● WORK REQUIRED
Continue the passage about waiting for biopsy results, picking up right after its final sentence.

──────── EXCERPTED PASSAGE

I was relieved of further senseless irradiation and discomfort and sent home. I rested for a couple of hours in bed, a partially melted ice pack in place. I had work I needed to do in the lab, and I drove there to get it done. I found myself wincing every so often while I pipetted leukemia cells into tiny wells in a microtiter plate, thinking about what I’d been through. The snapping sound. The pain. The ice. The bleeding.

* * *

Three days later, my husband and I went to the scheduled office appointment to get the results of the biopsy. I was once again weighed with my boots and all of my clothes on and my blood pressure was checked and was — yet again — high. As we waited in an office for my primary care physician that someone had randomly designated to me and whom I’d never met before, I can’t say that I felt overly worried or concerned. In retrospect, that was undoubtedly a mistake.

I had found more often than not over the years that a dollop of pessimism sprinkled with a pinch of hysteria helped ward off bad things. It’s almost as though this kind of thinking strips the Powers That Be of the ability to shock and rattle, and they just give up, since there’s no fun in it anymore. My whole life, I’d been semi-jokingly referred to by friends as a complete neurotic, but what they didn’t realize was how being a neurotic was my modus operandi for survival.

I sat in a chair next to my husband, assuming what I had was indeed one of those hormonally-induced, benign fibroadenomas I’d read about, which could range anywhere between the size of a pea and a golf ball. A golf ball! I couldn’t even imagine having something that huge inside of me that’s just a big lump of nothing that isn’t going to go anywhere. And what I had seemed roughly to be about the size of a small marble.

To fuel my wishful thinking even more was the fact that I was premenopausal at the time of the mammography and ultrasound. Bang! Obviously there were oodles of hormones up to no good and flying devilishly around inside of me, giving me these weird feverish sensations in the chest area every month and making odd things happen and strange growths pop up out of nowhere.

────────────────
──────── RECORD EXCERPTS

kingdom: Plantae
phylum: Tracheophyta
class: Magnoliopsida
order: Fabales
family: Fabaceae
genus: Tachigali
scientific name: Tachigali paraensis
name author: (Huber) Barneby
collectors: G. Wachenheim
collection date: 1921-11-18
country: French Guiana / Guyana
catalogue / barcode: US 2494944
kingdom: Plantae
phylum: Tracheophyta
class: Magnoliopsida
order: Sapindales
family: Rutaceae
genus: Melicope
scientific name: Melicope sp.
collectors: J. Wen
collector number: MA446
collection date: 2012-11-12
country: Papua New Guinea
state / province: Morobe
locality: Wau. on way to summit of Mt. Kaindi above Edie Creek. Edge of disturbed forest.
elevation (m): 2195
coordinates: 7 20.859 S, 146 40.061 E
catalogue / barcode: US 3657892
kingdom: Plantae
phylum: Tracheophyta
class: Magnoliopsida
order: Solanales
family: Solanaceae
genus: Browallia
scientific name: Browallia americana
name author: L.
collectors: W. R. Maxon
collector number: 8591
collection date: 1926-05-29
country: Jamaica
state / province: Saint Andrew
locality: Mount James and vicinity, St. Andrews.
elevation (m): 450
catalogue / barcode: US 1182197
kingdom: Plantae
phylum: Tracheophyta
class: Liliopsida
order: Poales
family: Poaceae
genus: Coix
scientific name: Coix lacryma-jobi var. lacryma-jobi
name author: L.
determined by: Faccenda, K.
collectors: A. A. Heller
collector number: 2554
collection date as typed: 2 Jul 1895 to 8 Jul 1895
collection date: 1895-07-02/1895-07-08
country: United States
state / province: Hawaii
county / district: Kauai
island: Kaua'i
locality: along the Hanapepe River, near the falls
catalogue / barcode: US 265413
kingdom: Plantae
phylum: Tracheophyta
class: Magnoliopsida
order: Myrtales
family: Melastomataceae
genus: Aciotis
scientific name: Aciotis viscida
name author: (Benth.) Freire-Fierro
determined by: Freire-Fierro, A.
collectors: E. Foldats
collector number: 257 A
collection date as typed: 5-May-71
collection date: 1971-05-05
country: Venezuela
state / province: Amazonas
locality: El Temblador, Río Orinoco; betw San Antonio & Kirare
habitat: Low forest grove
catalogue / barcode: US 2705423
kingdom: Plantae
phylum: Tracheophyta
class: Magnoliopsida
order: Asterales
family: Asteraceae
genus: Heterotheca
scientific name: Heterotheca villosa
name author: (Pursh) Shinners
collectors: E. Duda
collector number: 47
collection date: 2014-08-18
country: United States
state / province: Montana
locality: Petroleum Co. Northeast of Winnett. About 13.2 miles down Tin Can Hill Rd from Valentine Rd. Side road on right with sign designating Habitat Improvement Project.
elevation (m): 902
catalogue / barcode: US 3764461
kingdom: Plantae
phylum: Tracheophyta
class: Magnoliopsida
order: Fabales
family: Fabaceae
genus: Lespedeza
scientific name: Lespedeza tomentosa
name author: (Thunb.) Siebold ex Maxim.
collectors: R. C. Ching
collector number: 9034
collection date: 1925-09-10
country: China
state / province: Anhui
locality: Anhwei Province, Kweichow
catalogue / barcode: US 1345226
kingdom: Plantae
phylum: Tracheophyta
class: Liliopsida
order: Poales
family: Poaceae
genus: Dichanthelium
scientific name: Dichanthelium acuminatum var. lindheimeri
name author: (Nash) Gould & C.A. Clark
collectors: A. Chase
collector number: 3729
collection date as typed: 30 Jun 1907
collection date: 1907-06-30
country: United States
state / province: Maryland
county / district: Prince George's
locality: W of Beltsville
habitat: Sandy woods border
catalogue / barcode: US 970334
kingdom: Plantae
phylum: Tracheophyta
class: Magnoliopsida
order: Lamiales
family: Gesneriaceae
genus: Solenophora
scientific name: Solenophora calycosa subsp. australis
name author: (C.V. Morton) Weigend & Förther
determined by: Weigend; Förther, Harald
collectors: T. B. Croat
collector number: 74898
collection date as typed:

────────────────

● RESULT OF THIS TASK
Add to the mix the fact that I’d turned 50 earlier in the year, the age at which folks are strongly encouraged to have polyps checked in the back end and women are slated to start going through menopause if it hasn’t happened already. Of course I was destined to experience this plethora of oddities, and I was convinced that what I had was just this goofy, harmless mass of misplaced flesh that arose from my body’s biological clock having ticked as much as it was ever going to.

The primary care physician walked in and shook my hand and my husband’s. She didn’t look particularly happy, which my husband pointed out later as having been the moment that he “knew.” The words “Your biopsy came back positive for invasive ductal carcinoma” came from the primary care physician’s taut lips. She did not pause for breath before following up with: “Would you like me to write you a prescription for Ativan?”

It had become obvious to me at that moment that the Grim Reaper had returned in a more feminine and expectedly humorless form. And if I had been raised in a rainforest by monkeys and had known absolutely nothing about cancer, her offer of a lorazepam script would have told me in no uncertain terms that what I had was something really, really bad.

I have to drive by the Harvard Vanguard building every day as part of my commute to and from work. The building always summons a memory of my husband, standing outside it and facing me after we were given the diagnosis. I suppose it’s natural when the question of one’s mortality is touched on for the philosopher residing deep within to be wooed out of hiding. I found myself suddenly reflecting on how good or bad life had been or how good or bad I had been, and if things could have been better or different or if things needed to start being better or different.

“Would you be happier without me?” I asked.

A pause, the “You’re being ridiculous” facial expression, and “Of course not. What are you talking about?”

“You love me?”

“Yes.”

A hug, a kiss, the wind blowing through our hair on that cool March day.

* * *


Proceed to part 3...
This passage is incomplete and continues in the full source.